[Saved data entries]
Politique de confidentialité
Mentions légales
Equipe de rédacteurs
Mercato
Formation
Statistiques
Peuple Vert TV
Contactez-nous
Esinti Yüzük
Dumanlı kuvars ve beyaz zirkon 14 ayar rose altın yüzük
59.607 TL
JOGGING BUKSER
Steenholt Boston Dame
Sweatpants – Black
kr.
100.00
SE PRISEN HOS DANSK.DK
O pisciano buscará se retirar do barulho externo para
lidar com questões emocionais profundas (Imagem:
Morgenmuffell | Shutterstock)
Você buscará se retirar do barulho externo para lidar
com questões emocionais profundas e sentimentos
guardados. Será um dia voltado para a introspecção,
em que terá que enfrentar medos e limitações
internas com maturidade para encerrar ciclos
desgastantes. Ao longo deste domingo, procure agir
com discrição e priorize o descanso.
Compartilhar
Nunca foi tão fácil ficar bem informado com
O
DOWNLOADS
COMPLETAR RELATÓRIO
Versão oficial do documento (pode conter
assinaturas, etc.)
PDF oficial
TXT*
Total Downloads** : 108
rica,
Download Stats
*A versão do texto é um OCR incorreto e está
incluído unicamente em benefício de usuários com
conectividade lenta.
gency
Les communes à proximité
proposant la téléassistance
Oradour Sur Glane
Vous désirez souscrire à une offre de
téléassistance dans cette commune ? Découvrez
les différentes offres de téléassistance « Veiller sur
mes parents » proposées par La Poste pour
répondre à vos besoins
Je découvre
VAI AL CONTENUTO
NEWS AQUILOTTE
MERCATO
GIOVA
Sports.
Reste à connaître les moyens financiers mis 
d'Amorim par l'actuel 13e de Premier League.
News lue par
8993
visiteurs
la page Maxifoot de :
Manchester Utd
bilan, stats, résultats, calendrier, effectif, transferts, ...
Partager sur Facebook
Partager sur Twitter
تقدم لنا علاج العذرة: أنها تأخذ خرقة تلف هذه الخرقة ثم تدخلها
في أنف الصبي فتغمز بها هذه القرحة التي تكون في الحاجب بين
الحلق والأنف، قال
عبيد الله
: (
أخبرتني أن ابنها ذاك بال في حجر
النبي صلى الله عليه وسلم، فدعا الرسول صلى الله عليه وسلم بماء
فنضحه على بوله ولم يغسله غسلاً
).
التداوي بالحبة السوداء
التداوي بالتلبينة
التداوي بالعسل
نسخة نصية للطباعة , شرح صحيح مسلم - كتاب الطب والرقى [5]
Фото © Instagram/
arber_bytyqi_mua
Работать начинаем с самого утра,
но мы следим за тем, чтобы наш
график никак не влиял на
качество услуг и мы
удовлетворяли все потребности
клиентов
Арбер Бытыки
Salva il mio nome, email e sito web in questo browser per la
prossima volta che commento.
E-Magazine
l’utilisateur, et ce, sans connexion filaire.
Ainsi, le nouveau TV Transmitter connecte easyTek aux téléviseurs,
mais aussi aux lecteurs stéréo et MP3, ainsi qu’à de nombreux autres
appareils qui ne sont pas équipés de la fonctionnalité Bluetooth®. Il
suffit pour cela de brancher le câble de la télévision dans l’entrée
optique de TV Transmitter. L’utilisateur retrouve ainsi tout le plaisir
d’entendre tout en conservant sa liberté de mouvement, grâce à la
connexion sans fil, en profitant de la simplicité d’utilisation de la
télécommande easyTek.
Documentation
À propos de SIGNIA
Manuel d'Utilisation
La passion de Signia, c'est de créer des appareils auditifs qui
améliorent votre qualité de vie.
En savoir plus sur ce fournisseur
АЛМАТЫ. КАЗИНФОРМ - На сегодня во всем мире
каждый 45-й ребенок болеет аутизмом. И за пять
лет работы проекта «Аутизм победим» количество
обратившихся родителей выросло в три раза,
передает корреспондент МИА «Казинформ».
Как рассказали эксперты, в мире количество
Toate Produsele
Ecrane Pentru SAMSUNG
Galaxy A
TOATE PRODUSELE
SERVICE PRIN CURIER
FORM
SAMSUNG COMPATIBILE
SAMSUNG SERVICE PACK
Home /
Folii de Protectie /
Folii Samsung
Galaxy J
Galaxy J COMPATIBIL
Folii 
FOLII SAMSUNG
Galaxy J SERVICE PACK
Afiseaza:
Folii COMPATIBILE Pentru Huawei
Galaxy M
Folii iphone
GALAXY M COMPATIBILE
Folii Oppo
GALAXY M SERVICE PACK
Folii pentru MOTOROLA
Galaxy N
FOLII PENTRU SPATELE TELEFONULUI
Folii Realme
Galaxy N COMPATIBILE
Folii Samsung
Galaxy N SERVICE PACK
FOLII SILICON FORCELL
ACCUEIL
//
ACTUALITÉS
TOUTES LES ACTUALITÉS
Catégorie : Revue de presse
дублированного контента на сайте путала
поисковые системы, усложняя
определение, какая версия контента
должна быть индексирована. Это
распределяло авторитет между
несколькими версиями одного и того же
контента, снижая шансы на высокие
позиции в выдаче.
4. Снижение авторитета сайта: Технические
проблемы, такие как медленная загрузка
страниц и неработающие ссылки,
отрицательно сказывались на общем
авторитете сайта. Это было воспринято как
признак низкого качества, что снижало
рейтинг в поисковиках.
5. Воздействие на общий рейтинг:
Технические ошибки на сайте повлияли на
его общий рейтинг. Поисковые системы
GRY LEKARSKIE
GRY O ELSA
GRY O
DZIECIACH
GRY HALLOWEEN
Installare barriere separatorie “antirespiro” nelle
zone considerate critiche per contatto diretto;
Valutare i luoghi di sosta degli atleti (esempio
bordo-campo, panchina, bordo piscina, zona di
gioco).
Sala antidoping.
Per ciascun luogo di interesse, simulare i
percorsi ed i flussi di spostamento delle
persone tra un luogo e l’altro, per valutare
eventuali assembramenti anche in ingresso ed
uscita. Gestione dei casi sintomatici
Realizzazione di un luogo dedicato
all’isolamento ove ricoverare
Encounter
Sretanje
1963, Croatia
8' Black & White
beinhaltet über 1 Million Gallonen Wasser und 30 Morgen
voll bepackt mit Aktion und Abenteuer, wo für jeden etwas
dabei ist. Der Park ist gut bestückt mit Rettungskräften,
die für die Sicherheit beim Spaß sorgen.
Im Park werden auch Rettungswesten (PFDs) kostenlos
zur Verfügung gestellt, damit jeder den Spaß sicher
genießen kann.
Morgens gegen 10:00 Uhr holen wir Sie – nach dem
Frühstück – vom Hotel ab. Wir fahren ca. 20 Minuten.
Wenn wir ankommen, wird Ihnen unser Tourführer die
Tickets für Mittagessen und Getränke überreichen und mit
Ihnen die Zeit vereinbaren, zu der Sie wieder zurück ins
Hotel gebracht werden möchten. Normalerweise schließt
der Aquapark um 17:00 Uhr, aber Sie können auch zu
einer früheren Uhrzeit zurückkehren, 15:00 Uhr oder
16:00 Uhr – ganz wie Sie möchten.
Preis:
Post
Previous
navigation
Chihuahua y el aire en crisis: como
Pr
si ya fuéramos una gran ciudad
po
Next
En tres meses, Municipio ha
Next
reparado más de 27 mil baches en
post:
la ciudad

JOB ITEM: From the records above, repeat exactly the lines from the one with "лет работы проекта" through the one with "несколькими версиями одного и того же", both included.

RESPONSE BELOW:
лет работы проекта «Аутизм победим» количество
обратившихся родителей выросло в три раза,
передает корреспондент МИА «Казинформ».
Как рассказали эксперты, в мире количество
Toate Produsele
Ecrane Pentru SAMSUNG
Galaxy A
TOATE PRODUSELE
SERVICE PRIN CURIER
FORM
SAMSUNG COMPATIBILE
SAMSUNG SERVICE PACK
Home /
Folii de Protectie /
Folii Samsung
Galaxy J
Galaxy J COMPATIBIL
Folii 
FOLII SAMSUNG
Galaxy J SERVICE PACK
Afiseaza:
Folii COMPATIBILE Pentru Huawei
Galaxy M
Folii iphone
GALAXY M COMPATIBILE
Folii Oppo
GALAXY M SERVICE PACK
Folii pentru MOTOROLA
Galaxy N
FOLII PENTRU SPATELE TELEFONULUI
Folii Realme
Galaxy N COMPATIBILE
Folii Samsung
Galaxy N SERVICE PACK
FOLII SILICON FORCELL
ACCUEIL
//
ACTUALITÉS
TOUTES LES ACTUALITÉS
Catégorie : Revue de presse
дублированного контента на сайте путала
поисковые системы, усложняя
определение, какая версия контента
должна быть индексирована. Это
распределяло авторитет между
несколькими версиями одного и того же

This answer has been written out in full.